Goldman Sachs analyst

Joe Ritchie
said that the shutdown of the Fort Worth plant is a minor issue in Stanley’s overall business. Shoppers likely will take it in stride if the tools continue to be made overseas, he said, and investors are focused on the broader cost-reduction plan. Shares are up about 27% since the start of the year. 

Some consumers, though, were infuriated. Jeff King, a former tech executive who hosts a YouTube review show called the Den of Tools, said his viewers’ excitement about once-beloved tools returning to U.S. production curdled into a feeling that they were misled.

“Other companies didn’t make promises to bring manufacturing back to the U.S.,” he said. “Craftsman did.”

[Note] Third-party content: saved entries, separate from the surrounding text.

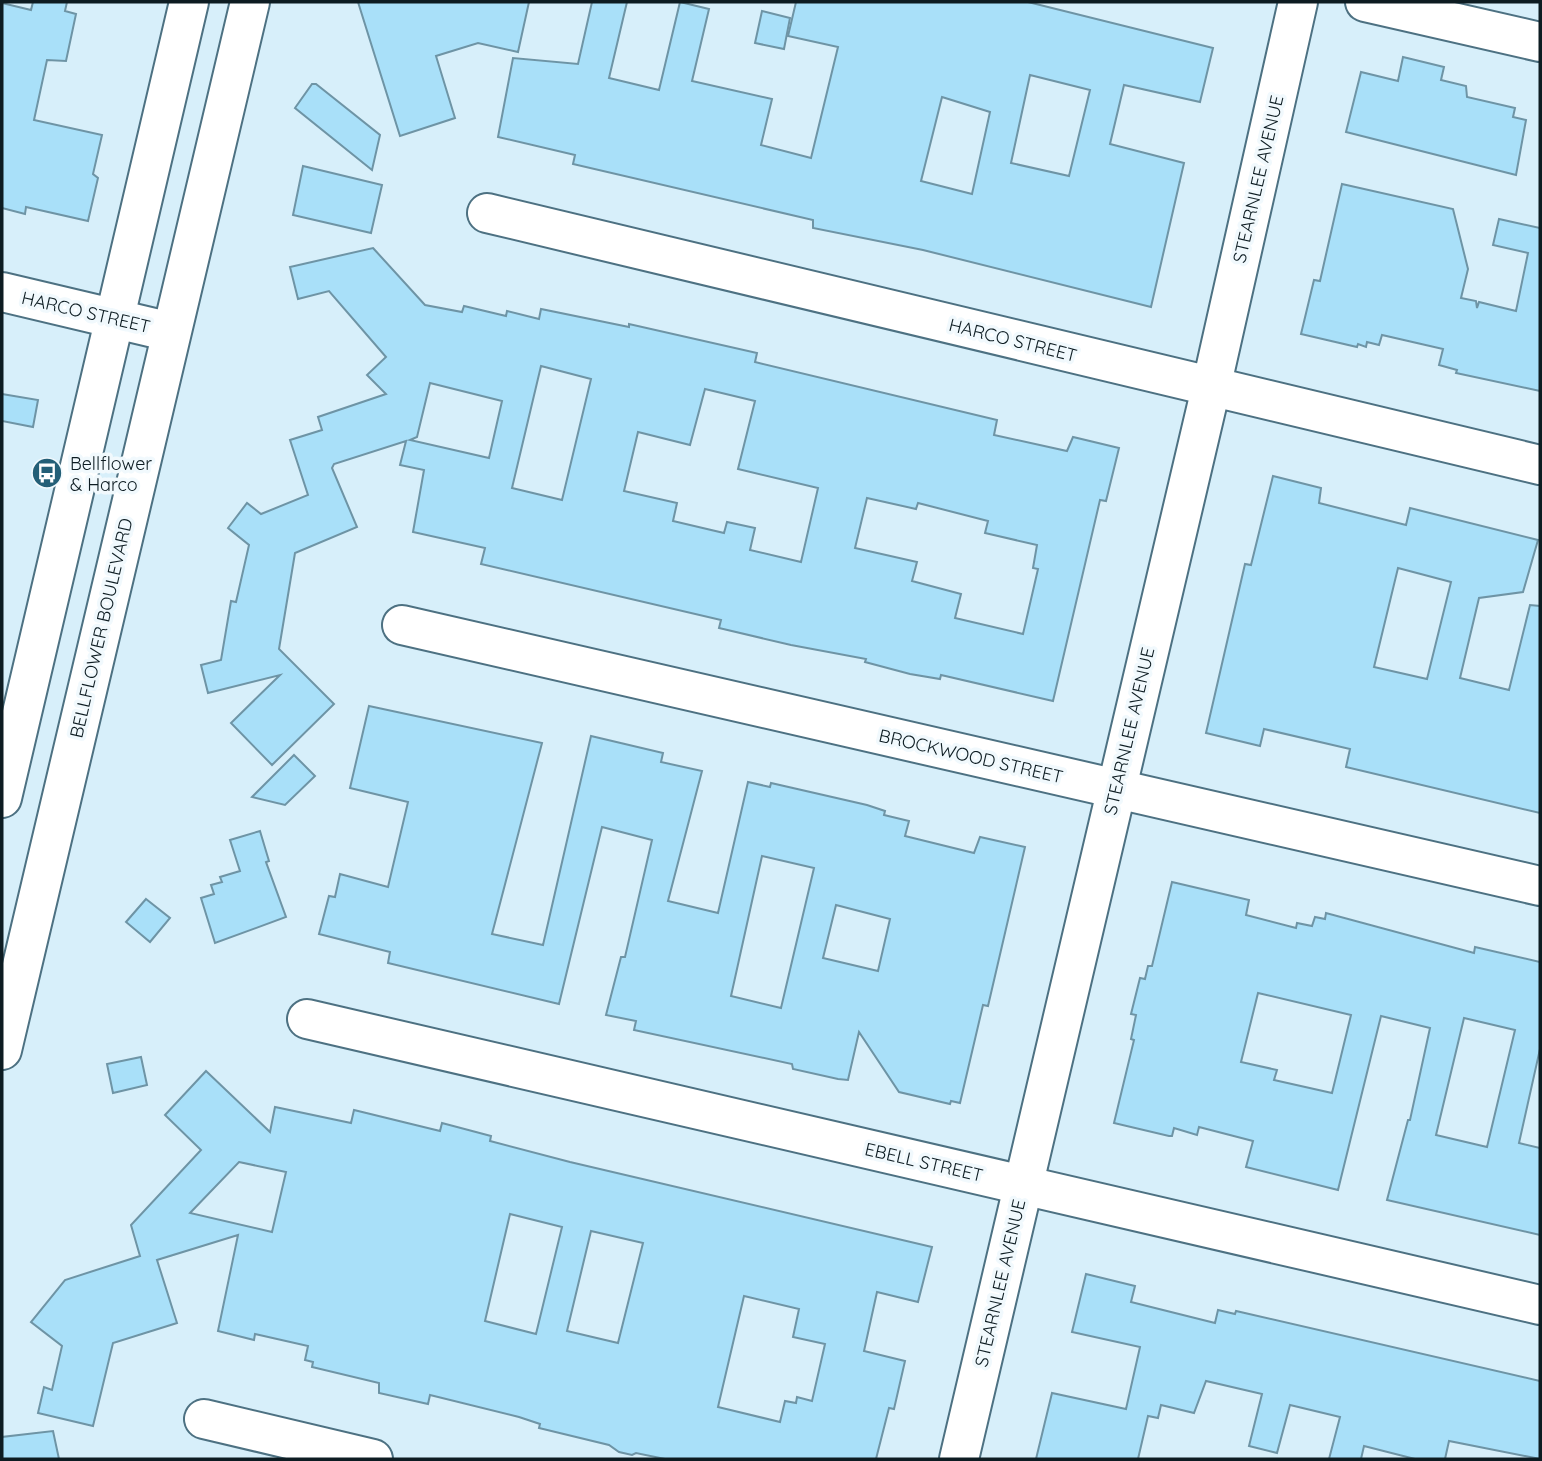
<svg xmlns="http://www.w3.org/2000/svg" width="1542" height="1461" viewBox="0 0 1542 1461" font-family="Quicksand,sans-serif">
	<rect width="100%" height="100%" fill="#d7effa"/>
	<g fill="#a9e0f9" stroke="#6e94a5" stroke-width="2" fill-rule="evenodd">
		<polygon points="33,2 67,2 65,11 76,14 66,61 47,60 34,120 102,135 93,174 98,178 88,221 26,207 25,214 2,208 2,3 31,10"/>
		<polygon points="358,2 529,2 518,52 478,43 436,56 455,118 400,136"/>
		<path d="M592,2H627L609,78L659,90L680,2L709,9L692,81L772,99L761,145L811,158L838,47L788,36L796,2H1028L1213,48L1200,102L1124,85L1110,144L1184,163L1151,307L923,250L813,228V220L573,164L575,155L498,137L513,58L578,64ZM1030,75L1090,90L1069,176L1011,163ZM942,97L990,112L972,194L921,181Z"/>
		<polygon points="762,11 790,18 784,49 755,43"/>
		<polygon points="1403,57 1444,67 1441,80 1466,86 1467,97 1515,108 1513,117 1526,120 1516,175 1346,132 1361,72 1398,81"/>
		<polygon points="312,84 316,84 380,135 372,170 295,108"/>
		<polygon points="303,166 382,185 371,233 293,215"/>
		<polygon points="1342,184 1453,209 1468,269 1461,298 1476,301 1477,308 1479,302 1516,311 1528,253 1493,245 1499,219 1540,228 1540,391 1456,373 1457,370 1439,365 1443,349 1382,335 1379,345 1367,342 1366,347 1358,344 1357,347 1301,334 1314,280 1320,281"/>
		<path d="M373,248L425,305L462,312L464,306L506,316L507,311L539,319L541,309L629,327V324L757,353L755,362L997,420L994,435L1067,451L1073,437L1119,448L1106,501L1100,500L1053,701L941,675L940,679L910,674L865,662L866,659L791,645L719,628L721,620L481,564L485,548L413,532L424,470L400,465L406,441L334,464L332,468L357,527L295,553L279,649L334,704L272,765L231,723L280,675L208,693L201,665L221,660L231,601L236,602L249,545L228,528L247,503L261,514L308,495L290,440L322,430L318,417L386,394L367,375L386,357L329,291L298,299L290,267ZM541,366L591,379L562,500L512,488ZM430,383L502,401L489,458L410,440L417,437ZM705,389L755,401L738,469L818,488L801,562L750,550L755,528L727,522L724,533L673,521L677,503L624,491L638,432L690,445ZM867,498L916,509L918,503L988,521L985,533L1037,545L1033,568L1038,569L1023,634L955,618L961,594L912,581L917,562L855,548Z"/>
		<polygon points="2,394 38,400 33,427 2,421"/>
		<path d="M1273,476L1321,488L1319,503L1406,525L1410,508L1538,540L1523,592L1479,598L1460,678L1509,690L1530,605L1540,606V813L1346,767L1350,749L1264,729L1260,746L1206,733L1245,564L1251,565ZM1398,568L1451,582L1427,679L1374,667Z"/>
		<path d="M369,706L542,743L492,934L543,945L591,736L663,753L661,762L702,771L668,901L718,913L748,782L770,787L771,783L867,805L885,811L884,815L909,821L905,836L974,853L980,837L1025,847L988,1006L983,1005L960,1103L951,1101L950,1104L899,1092L859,1032L848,1080L838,1079L793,1069L792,1064L634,1030L636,1021L606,1015L621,957H625L652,840L602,827L559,1004L388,963L390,952L319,934L329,896L335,897L340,874L388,887L408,802L350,788ZM762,856L814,868L781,1008L731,996ZM836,905L890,919L878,971L823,958Z"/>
		<polygon points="294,755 315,776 285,805 252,797"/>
		<polygon points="260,831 269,861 266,862 286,917 215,943 201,898 214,894 211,885 222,882 220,877 240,871 230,840"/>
		<path d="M1172,882L1249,900L1246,915L1296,928L1297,923L1312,926L1315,917L1325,919L1326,913L1474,953L1475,947L1540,962V1049L1519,1143L1540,1148V1235L1387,1200L1408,1120H1410L1430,1028L1381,1016L1338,1190L1246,1167L1253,1141L1199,1127L1197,1135L1174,1128L1172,1136H1169L1114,1123L1134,1040L1131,1039L1136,1015L1131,1014L1140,978L1145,979L1148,966H1152ZM1258,993L1351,1015L1332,1093L1274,1080L1277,1070L1241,1062ZM1464,1018L1515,1030L1487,1147L1436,1135Z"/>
		<polygon points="146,899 170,918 150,942 126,922"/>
		<polygon points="141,1057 147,1085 113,1093 107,1064"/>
		<path d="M206,1071L270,1132L275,1107L351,1123L354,1110L440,1131L442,1123L491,1136L490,1141L570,1162L932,1247L918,1302L877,1292L864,1351L905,1361L894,1409L889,1408L876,1459H665L636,1453L632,1455L619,1452L609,1445L539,1428L540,1424L519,1417L430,1395L428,1404L379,1393V1383L312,1367L313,1362L305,1360L308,1346L255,1334L254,1340L218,1331L238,1235L157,1260L177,1323L113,1343L93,1426L38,1413L44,1387L52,1390L62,1346L31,1322L65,1280L140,1256L131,1225L201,1150L165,1115ZM239,1162L286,1172L272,1232L190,1213ZM510,1214L562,1227L536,1334L485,1321ZM591,1231L643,1243L618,1343L567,1331ZM744,1296L799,1309L793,1337L825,1344L812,1401L797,1397L796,1403L785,1401L780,1422L718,1407Z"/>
		<polygon points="1086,1274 1135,1286 1131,1302 1215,1323 1218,1310 1235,1314 1236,1311 1540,1381 1540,1459 1449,1441 1445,1459 1415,1459 1364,1446 1361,1459 1329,1459 1340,1417 1290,1405 1277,1453 1249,1446 1262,1394 1206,1381 1194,1413 1161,1405 1158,1418 1148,1416 1138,1459 1036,1459 1052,1393 1126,1409 1140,1347 1072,1332"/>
		<polygon points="53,1431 59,1459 2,1459 2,1437"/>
	</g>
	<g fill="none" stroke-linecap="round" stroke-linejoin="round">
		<g stroke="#4d7182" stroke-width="42">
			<g id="minor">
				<polyline points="1365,2 1540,42"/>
				<polyline points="487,213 1540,465"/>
				<polyline points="2,292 171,332"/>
				<polyline points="402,625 1540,886"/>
				<polyline points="307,1019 1540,1305"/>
				<polyline points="204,1419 373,1459"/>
				<polyline points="959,1459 1211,388 1298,2"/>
			</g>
		</g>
		<g stroke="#4d7182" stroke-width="42">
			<g id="major">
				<polyline points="2,798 189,2"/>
				<polyline points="2,1050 250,2"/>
			</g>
		</g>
		<use href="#minor" stroke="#fff" stroke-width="38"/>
		<use href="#major" stroke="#fff" stroke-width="38"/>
	</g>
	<defs>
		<g id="bus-disc" transform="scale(1.575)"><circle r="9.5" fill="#245f77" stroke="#f1f9fd"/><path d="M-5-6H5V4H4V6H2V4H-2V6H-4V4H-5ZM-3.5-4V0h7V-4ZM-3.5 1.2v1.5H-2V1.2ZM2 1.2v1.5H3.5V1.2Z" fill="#fff"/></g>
	</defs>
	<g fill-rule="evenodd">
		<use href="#bus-disc" x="47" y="473"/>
	</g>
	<g text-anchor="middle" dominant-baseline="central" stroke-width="7" stroke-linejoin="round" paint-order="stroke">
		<g font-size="18" fill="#0d1c22" stroke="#f1f9fd">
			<text transform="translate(1258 179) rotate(-77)">STEARNLEE AVENUE</text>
			<text transform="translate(86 312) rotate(13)">HARCO STREET</text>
			<text transform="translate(1013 340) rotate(14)">HARCO STREET</text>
			<text transform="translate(101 628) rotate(-77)">BELLFLOWER BOULEVARD</text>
			<text transform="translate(1129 731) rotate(-77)">STEARNLEE AVENUE</text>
			<text transform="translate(971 756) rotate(13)">BROCKWOOD STREET</text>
			<text transform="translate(924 1162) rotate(13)">EBELL STREET</text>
			<text transform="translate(1000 1283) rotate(-77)">STEARNLEE AVENUE</text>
		</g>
		<g font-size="18" fill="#0d1c22" stroke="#f1f9fd" text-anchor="start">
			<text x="70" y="463">Bellflower<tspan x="70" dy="21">&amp; Harco</tspan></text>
		</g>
	</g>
	<rect width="1542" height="1461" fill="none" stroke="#0d1c22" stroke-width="7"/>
</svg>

Stanley had predicted the factory would make 60 million tools annually, but ex-employees said in the weeks after the shutdown that they weren’t sure if anything had made it to store shelves. By summer, though, domestically manufactured Craftsman socket sets began to appear at retailers. 

A Wall Street Journal reporter on Monday bought an 88-piece set straight out of the shipping box at a Lowe’s in suburban Chicago. The bright red case was embossed with stars and stripes, and inside was a cardboard placard that read, “Forged in Texas.” The set cost $89.98, less than half of what some
vendors were seeking.

“LIMITED QTY never to be seen again,” wrote a seller who posted an identical set for $189.99.

Wisconsin carpenter Eric Jacobi got two sets through an online store that serves the military. A spokeswoman for the Army & Air Force Exchange Service said it had acquired 1,200 produced for a retailer that backed out of its purchase.

Jacobi, who runs a Craftsman fan group on Facebook, said the tools felt sturdier than their Taiwan-made equivalents, though some sockets were overly shallow and not entirely chrome plated.  

Given their imperfect state and apparent scarcity, he worried that using them could damage their value as a collectible, so he heeded an online follower who advised that he lock the tools away.

“I don’t think I ever will touch these,” he said.